As discussed earlier, RELATEDTABLE() is used to reference a table on the “many” side of the relationship. A simple example is to add a new calculated column to count how many sales there have been for each product. Once again, I generally don’t recommend that you do this (because you can do it in a measure), but there may be valid reasons to do it in some cases.

Go ahead now and add the following calculated column in the Products table:

= COUNTROWS(RELATEDTABLE(Sales))

As you know, RELATEDTABLE() returns a table, and COUNTROWS() counts the rows in that table. This calculated column in the Products table therefore takes the row context in the calculated column and leverages the relationship with the Sales table to count the rows in the Sales table for just the single product. As a result, you end up with a new column that indicates the number of items sold (over all time) for each product in the Products table. (The quantity for each line in the Sales table is always 1 in this sample data.)

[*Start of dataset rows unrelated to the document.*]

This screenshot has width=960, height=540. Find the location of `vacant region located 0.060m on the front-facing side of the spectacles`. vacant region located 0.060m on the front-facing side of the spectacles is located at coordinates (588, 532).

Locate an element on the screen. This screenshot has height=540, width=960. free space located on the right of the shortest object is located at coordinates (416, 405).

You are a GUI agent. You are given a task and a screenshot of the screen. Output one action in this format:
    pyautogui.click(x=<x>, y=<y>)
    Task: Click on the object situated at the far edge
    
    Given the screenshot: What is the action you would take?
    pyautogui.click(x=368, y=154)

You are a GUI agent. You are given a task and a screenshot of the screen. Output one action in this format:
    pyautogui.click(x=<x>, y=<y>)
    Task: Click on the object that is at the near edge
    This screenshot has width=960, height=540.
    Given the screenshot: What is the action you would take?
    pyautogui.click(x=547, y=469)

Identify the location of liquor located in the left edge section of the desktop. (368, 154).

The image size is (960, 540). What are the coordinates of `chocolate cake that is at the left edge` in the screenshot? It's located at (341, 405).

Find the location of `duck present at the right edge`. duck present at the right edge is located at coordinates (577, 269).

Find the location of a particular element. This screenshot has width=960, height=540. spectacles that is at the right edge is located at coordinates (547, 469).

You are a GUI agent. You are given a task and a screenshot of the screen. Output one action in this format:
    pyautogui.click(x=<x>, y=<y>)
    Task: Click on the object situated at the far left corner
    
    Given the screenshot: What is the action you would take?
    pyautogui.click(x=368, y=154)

Note: You do not need to use CALCULATE() with RELATEDTABLE() to force context transition and convert the row context to a filter context. RELATEDTABLE() will work on its own.

One valid use case for using RELATEDTABLE() would be if you want to create a slicer to filter on slow-, moderate-, and fast-selling products. If you want to use a slicer, you must write your DAX as a calculated column. (You can’t place measures in slicers.) You could first create a calculated column and then use the banding technique discussed in the next chapter to group products into slow-, moderate-, and fast-moving products. (Park this thought for now and come back after you have read Chapter 17 if you want to try out this technique.)